GOAL OF THE EXERCISE >> Edit the rows below so that each "SUNGLASSES" becomes "EYEWEAR", keeping every other part unchanged. Leave the pictures out of your answer.

════════════════

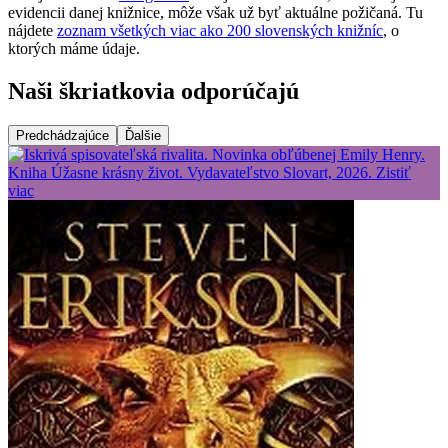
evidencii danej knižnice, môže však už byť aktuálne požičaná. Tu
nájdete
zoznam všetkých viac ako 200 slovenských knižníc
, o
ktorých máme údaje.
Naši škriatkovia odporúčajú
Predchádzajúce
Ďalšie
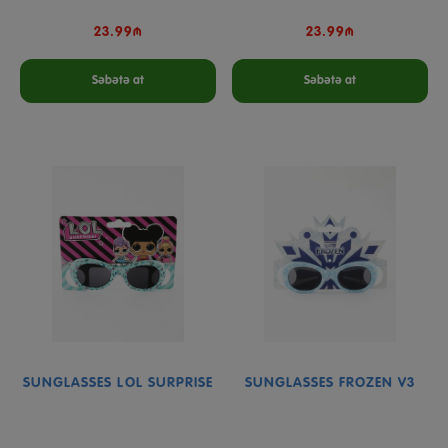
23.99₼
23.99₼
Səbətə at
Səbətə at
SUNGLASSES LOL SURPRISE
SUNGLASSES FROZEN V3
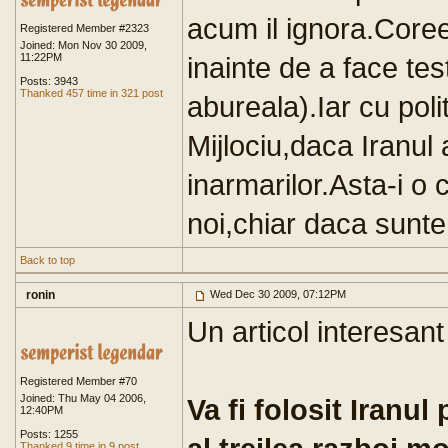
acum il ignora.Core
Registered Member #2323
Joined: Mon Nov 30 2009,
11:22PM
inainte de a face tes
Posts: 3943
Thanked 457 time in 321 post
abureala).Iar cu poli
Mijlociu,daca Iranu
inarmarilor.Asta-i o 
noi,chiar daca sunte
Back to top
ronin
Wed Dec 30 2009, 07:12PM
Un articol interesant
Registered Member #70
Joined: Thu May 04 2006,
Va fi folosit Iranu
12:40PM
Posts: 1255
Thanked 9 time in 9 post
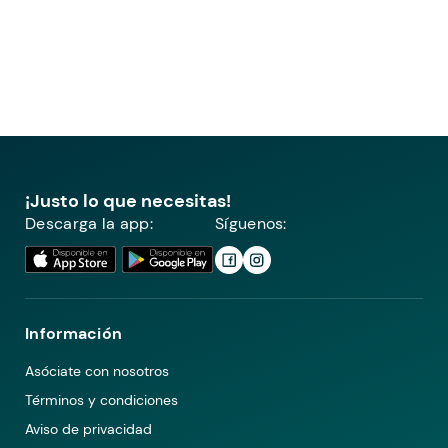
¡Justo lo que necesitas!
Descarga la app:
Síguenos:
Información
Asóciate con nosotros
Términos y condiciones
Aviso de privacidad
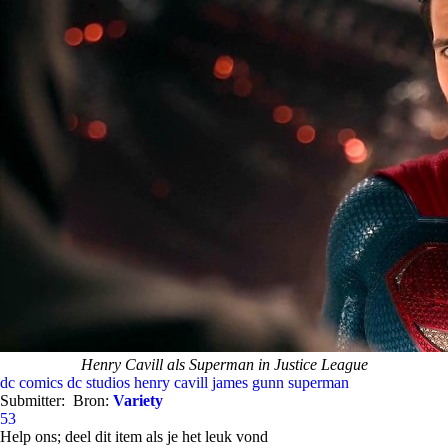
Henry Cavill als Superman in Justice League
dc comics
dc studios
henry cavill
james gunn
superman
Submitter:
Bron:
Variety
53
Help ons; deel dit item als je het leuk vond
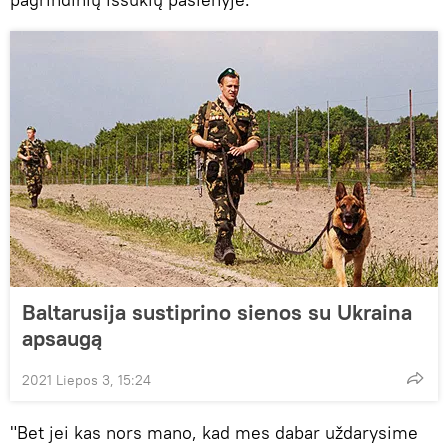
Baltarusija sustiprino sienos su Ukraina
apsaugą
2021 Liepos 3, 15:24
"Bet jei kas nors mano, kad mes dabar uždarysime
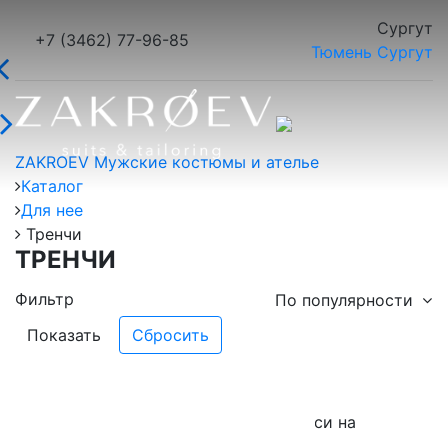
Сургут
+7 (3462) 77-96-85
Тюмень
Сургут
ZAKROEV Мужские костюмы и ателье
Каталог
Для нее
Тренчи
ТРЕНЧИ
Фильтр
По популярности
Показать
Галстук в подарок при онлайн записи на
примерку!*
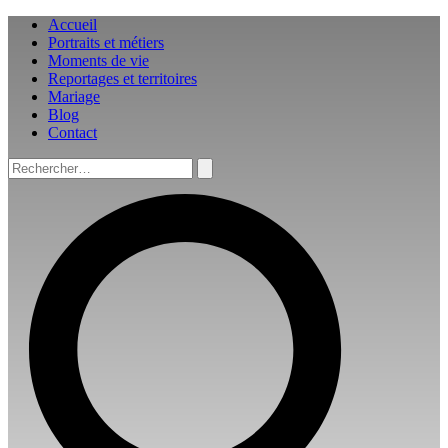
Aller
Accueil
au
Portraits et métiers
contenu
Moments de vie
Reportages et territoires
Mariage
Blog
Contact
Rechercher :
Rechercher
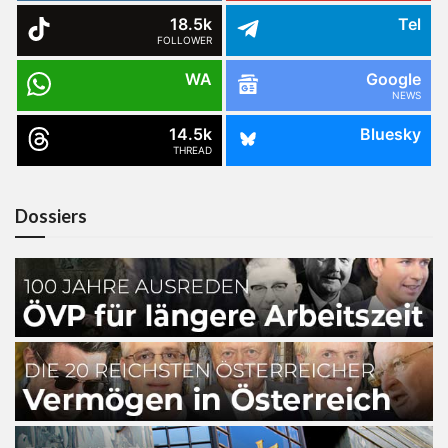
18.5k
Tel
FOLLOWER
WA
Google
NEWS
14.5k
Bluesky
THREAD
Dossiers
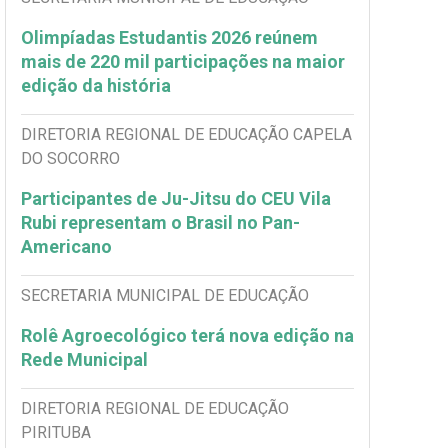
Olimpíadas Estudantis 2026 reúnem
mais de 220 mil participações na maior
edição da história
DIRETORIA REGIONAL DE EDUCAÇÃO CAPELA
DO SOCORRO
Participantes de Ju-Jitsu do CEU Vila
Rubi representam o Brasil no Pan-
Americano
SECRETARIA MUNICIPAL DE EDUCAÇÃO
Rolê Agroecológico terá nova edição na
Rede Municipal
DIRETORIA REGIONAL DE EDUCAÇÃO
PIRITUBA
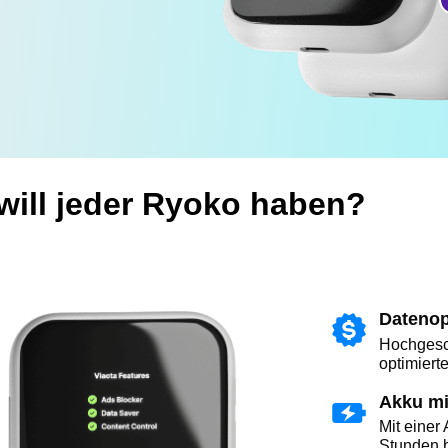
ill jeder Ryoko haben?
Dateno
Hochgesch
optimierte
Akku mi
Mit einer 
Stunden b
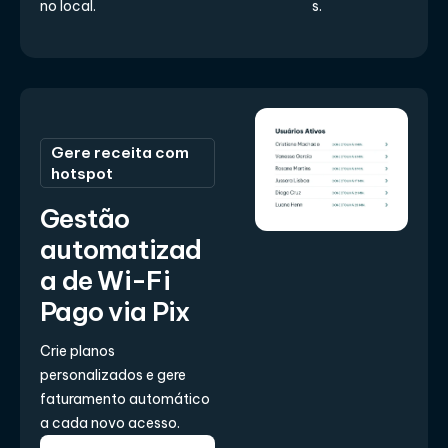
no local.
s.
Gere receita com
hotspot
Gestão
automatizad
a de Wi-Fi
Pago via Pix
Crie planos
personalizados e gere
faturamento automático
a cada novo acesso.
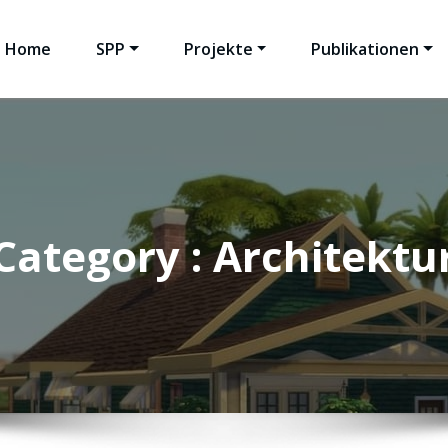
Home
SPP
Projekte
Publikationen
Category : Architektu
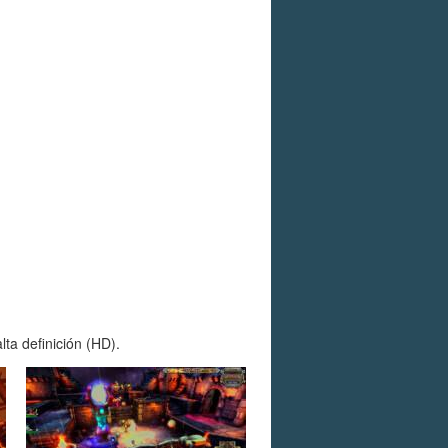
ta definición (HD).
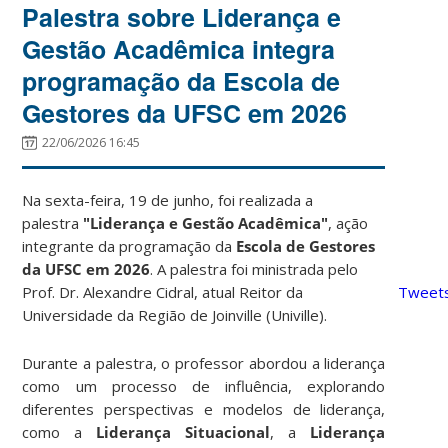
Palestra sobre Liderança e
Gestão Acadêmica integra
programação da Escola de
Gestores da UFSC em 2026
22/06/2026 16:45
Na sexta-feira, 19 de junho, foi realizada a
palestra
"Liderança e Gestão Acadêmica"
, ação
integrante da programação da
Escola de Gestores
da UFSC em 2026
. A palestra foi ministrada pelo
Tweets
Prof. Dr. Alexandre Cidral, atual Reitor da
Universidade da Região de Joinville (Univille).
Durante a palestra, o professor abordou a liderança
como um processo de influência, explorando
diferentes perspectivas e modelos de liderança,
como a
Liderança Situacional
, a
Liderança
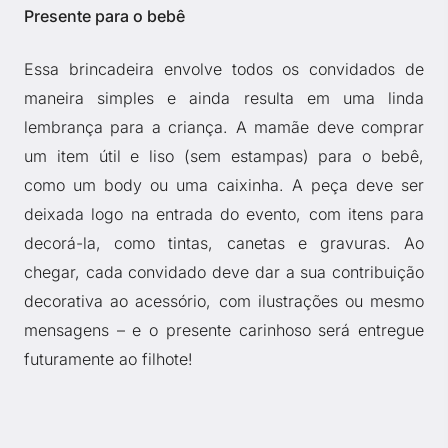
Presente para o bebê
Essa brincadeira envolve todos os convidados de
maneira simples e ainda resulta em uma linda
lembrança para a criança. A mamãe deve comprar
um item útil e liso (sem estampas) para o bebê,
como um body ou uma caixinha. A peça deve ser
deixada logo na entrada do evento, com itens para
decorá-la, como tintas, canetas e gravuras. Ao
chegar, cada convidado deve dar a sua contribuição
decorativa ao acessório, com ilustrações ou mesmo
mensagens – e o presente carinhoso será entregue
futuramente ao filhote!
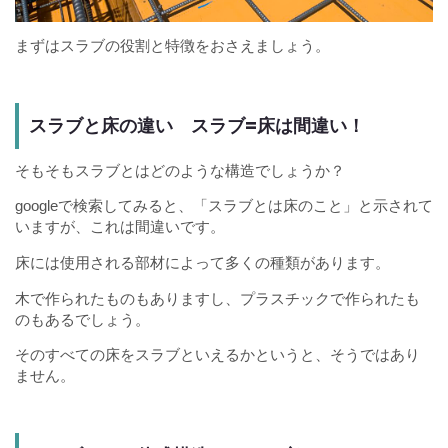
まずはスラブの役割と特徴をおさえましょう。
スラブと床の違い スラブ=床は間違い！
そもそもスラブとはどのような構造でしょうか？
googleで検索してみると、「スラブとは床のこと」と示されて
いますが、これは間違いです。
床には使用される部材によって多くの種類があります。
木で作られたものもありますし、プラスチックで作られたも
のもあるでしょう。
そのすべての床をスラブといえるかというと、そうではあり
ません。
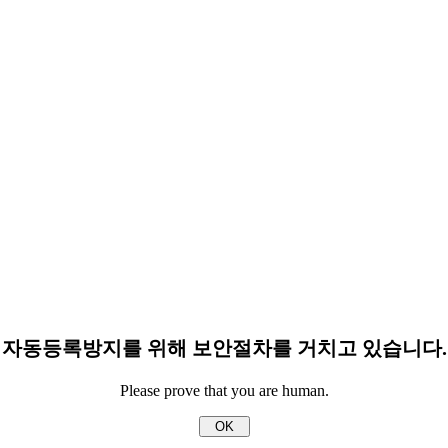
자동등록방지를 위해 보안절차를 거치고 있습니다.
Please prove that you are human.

════════════════

EXERCISE RESULT >>
evidencii danej knižnice, môže však už byť aktuálne požičaná. Tu
nájdete
zoznam všetkých viac ako 200 slovenských knižníc
, o
ktorých máme údaje.
Naši škriatkovia odporúčajú
Predchádzajúce
Ďalšie
23.99₼
23.99₼
Səbətə at
Səbətə at
EYEWEAR LOL SURPRISE
EYEWEAR FROZEN V3
acum il ignora.Core
Registered Member #2323
Joined: Mon Nov 30 2009,
11:22PM
inainte de a face tes
Posts: 3943
Thanked 457 time in 321 post
abureala).Iar cu poli
Mijlociu,daca Iranu
inarmarilor.Asta-i o 
noi,chiar daca sunte
Back to top
ronin
Wed Dec 30 2009, 07:12PM
Un articol interesant
Registered Member #70
Joined: Thu May 04 2006,
Va fi folosit Iranu
12:40PM
Posts: 1255
Thanked 9 time in 9 post
¡Justo lo que necesitas!
Descarga la app:
Síguenos:
Información
Asóciate con nosotros
Términos y condiciones
Aviso de privacidad
Henry Cavill als Superman in Justice League
dc comics
dc studios
henry cavill
james gunn
superman
Submitter:
Bron:
Variety
53
Help ons; deel dit item als je het leuk vond
Baltarusija sustiprino sienos su Ukraina
apsaugą
2021 Liepos 3, 15:24
"Bet jei kas nors mano, kad mes dabar uždarysime
Сургут
+7 (3462) 77-96-85
Тюмень
Сургут
ZAKROEV Мужские костюмы и ателье
Каталог
Для нее
Тренчи
ТРЕНЧИ
Фильтр
По популярности
Показать
Галстук в подарок при онлайн записи на
примерку!*
Aller
Accueil
au
Portraits et métiers
contenu
Moments de vie
Reportages et territoires
Mariage
Blog
Contact
Rechercher :
Rechercher
18.5k
Tel
FOLLOWER
WA
Google
NEWS
14.5k
Bluesky
THREAD
Dossiers
Olimpíadas Estudantis 2026 reúnem
mais de 220 mil participações na maior
edição da história
DIRETORIA REGIONAL DE EDUCAÇÃO CAPELA
DO SOCORRO
Participantes de Ju-Jitsu do CEU Vila
Rubi representam o Brasil no Pan-
Americano
SECRETARIA MUNICIPAL DE EDUCAÇÃO
Rolê Agroecológico terá nova edição na
Rede Municipal
DIRETORIA REGIONAL DE EDUCAÇÃO
PIRITUBA
ill jeder Ryoko haben?
Dateno
Hochgesch
optimierte
Akku mi
Mit einer 
Stunden b
no local.
s.
Gere receita com
hotspot
Gestão
automatizad
a de Wi-Fi
Pago via Pix
Crie planos
personalizados e gere
faturamento automático
a cada novo acesso.
Home
SPP
Projekte
Publikationen
Category : Architektu
ta definición (HD).
Palestra sobre Liderança e
Gestão Acadêmica integra
programação da Escola de
Gestores da UFSC em 2026
22/06/2026 16:45
Na sexta-feira, 19 de junho, foi realizada a
palestra
"Liderança e Gestão Acadêmica"
, ação
integrante da programação da
Escola de Gestores
da UFSC em 2026
. A palestra foi ministrada pelo
Tweets
Prof. Dr. Alexandre Cidral, atual Reitor da
Universidade da Região de Joinville (Univille).
Durante a palestra, o professor abordou a liderança
como um processo de influência, explorando
diferentes perspectivas e modelos de liderança,
como a
Liderança Situacional
, a
Liderança
Presente para o bebê
Essa brincadeira envolve todos os convidados de
maneira simples e ainda resulta em uma linda
lembrança para a criança. A mamãe deve comprar
um item útil e liso (sem estampas) para o bebê,
como um body ou uma caixinha. A peça deve ser
deixada logo na entrada do evento, com itens para
decorá-la, como tintas, canetas e gravuras. Ao
chegar, cada convidado deve dar a sua contribuição
decorativa ao acessório, com ilustrações ou mesmo
mensagens – e o presente carinhoso será entregue
futuramente ao filhote!
まずはスラブの役割と特徴をおさえましょう。
スラブと床の違い スラブ=床は間違い！
そもそもスラブとはどのような構造でしょうか？
googleで検索してみると、「スラブとは床のこと」と示されて
いますが、これは間違いです。
床には使用される部材によって多くの種類があります。
木で作られたものもありますし、プラスチックで作られたも
のもあるでしょう。
そのすべての床をスラブといえるかというと、そうではあり
ません。
자동등록방지를 위해 보안절차를 거치고 있습니다.
Please prove that you are human.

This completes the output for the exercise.